Current address of JX is Department of Statistics and Actuarial Science, East China Normal University, Shanghai 200241, China. Current address of HW is Department of Plant Pathology, University of California, Davis, CA 95616, USA.

Supplementary Material

Additional file 1:

SFP probe sets detected in this study, their probe numbers, predicted origin of each FL478 allele, and other information. The data provided represent information about SFP probe sets including gene model, annotation, the probe numbers and predicted origin of each FL478 allele.

Additional file 2:

Sequenced SFP probe sets and the information of each SFP position.
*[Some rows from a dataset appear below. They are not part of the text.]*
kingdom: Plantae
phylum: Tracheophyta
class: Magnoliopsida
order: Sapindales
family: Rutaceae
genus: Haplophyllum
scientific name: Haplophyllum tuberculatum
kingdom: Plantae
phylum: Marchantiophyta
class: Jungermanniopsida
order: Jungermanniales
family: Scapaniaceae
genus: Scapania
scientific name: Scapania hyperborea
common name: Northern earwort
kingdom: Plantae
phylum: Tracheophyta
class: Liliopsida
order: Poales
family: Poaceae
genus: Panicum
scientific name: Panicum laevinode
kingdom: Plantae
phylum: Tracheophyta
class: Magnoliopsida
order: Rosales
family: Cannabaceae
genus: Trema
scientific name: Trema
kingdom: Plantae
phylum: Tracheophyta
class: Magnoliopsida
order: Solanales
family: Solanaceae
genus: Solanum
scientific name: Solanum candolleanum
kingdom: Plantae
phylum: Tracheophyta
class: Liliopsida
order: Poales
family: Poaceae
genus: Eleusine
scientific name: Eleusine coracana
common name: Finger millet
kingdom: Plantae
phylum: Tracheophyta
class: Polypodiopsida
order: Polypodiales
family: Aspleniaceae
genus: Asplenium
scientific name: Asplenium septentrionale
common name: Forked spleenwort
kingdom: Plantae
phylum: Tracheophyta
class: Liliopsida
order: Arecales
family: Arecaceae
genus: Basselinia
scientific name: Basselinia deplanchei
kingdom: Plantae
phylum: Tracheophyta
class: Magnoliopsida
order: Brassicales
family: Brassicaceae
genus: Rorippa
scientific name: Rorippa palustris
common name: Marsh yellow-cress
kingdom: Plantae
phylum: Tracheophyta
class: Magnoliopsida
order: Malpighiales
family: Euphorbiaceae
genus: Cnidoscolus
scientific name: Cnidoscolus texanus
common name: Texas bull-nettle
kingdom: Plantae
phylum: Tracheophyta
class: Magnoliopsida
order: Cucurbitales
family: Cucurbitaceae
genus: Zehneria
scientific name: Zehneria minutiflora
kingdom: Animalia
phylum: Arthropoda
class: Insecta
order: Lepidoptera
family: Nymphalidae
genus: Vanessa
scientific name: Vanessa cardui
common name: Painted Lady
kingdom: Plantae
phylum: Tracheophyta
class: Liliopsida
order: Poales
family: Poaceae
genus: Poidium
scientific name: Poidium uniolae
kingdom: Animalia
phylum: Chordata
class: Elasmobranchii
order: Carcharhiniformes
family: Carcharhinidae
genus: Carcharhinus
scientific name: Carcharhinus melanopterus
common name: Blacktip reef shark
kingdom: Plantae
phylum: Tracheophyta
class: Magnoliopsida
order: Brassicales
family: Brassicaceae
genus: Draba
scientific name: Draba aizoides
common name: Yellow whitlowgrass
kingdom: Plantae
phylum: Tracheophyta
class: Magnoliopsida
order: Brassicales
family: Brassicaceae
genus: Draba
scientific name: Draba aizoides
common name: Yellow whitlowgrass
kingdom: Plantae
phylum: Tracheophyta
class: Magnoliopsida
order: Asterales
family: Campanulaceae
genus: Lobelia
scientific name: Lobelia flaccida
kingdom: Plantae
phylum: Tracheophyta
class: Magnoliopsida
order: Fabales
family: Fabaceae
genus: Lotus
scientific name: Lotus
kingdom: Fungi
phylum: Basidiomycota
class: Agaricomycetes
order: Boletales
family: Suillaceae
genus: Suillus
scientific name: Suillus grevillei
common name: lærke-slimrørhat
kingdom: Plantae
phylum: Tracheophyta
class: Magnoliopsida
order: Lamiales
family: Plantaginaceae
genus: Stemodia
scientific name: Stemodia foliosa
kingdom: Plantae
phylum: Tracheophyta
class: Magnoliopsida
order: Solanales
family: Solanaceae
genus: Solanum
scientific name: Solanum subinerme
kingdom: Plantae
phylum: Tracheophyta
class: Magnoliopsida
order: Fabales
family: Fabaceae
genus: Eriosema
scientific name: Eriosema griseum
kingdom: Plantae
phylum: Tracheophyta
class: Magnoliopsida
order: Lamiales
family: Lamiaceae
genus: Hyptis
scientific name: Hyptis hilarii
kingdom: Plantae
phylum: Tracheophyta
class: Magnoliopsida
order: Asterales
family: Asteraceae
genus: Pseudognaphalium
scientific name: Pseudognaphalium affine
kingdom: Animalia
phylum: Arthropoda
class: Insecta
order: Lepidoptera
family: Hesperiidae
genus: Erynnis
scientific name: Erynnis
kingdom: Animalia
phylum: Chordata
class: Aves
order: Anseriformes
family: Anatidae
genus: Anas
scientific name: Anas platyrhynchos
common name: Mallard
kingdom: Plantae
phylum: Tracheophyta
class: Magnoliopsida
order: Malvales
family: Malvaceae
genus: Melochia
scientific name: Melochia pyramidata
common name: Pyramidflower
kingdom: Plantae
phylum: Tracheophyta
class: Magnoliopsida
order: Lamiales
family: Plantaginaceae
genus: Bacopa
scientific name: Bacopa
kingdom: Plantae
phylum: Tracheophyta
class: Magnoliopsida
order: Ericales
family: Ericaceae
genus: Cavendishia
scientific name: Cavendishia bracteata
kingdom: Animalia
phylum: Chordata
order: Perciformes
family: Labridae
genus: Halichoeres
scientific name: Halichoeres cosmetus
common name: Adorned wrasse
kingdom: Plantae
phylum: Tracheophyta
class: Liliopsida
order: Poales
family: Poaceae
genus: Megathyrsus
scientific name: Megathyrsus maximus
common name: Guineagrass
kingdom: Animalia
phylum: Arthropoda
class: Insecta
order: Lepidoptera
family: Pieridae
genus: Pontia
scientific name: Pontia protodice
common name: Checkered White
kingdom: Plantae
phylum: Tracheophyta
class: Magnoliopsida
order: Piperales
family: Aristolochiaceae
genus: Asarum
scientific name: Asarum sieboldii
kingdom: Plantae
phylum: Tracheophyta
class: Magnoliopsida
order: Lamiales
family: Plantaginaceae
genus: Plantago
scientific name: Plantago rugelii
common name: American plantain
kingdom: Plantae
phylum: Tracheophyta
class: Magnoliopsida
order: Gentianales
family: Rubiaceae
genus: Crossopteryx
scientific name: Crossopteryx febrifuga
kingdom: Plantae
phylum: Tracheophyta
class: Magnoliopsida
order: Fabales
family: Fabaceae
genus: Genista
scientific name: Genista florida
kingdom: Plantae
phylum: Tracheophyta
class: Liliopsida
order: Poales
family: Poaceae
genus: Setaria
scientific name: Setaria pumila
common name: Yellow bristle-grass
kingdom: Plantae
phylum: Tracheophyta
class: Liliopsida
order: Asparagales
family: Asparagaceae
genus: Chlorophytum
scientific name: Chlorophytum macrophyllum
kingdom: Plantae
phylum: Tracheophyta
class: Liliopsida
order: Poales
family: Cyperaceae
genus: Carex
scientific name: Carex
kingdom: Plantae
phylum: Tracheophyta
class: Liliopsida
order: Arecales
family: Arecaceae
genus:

The data show the information including gene models, chromosome numbers of sequenced SFP probe sets, and nucleotide sequences at SNP or INDEL of each SFP position.

Additional file 3:

Primer list and amplicon lengths of sequenced SFP-containing probe sets. The data represent primer sequences for amplicon sequencing of the SFP-containing probe sets and their amplicon lengths.

Acknowledgements

The authors thank Dr. Jan T. Svensson and Dr. Livia Tommasini for helpful discussions and technical assistance. This work was supported by a grant from the International Rice Research Institute under the USAID Linkage Program to AMI and in part by the Korea Research Foundation Grant funded by the Korean Government (MOEHRD) (KRF-2005-214-C00229) to SHK.